For governments and regulated industries (banking, health), data residency rules often require in-country data centre capacity, not just a regional cloud point of presence. This is a key driver of data centre investment across Africa.

Announced MW

The declared planned power capacity of a facility at full buildout. Large facilities are typically built in phases over 5–10 years, so the announced figure represents a long-term target, not current or near-term capacity.

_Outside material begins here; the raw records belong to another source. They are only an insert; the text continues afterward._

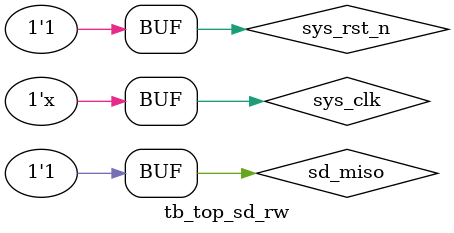
<source format=v>
`timescale 1ns/1ns
module tb_top_sd_rw();

reg sys_clk;
reg sys_rst_n;
reg sd_miso;
wire  sd_clk;
wire  sd_cs;
wire  sd_mosi;
wire [3:0] led;

initial begin
    sys_clk <= 1'b0;
    sys_rst_n <= 1'b0;
    sd_miso <= 1'b1;
    #200
    sys_rst_n <= 1'b1;
end

always #10 sys_clk <= ~sys_clk;




top_sd_rw inst(
.sys_clk    () ,  //系统时钟
.sys_rst_n  () ,  //系统复位，低电平有效

.sd_miso    () ,  //SD卡SPI串行输入数据信号
.sd_clk     () ,  //SD卡SPI时钟信号
.sd_cs      () ,  //SD卡SPI片选信号
.sd_mosi    () ,  //SD卡SPI串行输出数据信号

.led        ()    //LED灯
    );








endmodule

</source>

This tracker records announced MW because it captures the infrastructure commitment and grid impact — even if Phase 1 is only 10% of the total. Where a phased breakdown is available, it is recorded separately in IT load — current.

Confidence Levels

Every data field in this tracker is assigned a confidence level indicating how well-supported it is by primary sources.

confirmed

Directly stated in a primary source with no ambiguity.

reported

Stated in a source but not independently cross-checked.

estimated

Calculated or inferred; methodology is noted on the record. Treat as approximate.

disputed

Conflicting sources exist. Both positions are documented. Do not treat as settled fact.

Source Trust Tiers

Sources are tagged by type, ranked roughly from most to least reliable.

regulatory

Government filings, planning applications, official gazette notices.

company official

Press releases, investor relations filings, and product pages from the operating company.

trade press

Specialist outlets (DatacenterDynamics, DataCenter Knowledge, etc.) with editorial standards.

satellite

Commercial satellite imagery used to verify construction progress.

local journalism

Local news outlets; variable editorial standards, used for leads and corroboration.

industry report

Analyst reports (CBRE, JLL, Synergy Research, etc.) — often behind paywalls.

social media

LinkedIn posts, job listings, tweets — lowest trust, used only as a lead to find primary sources.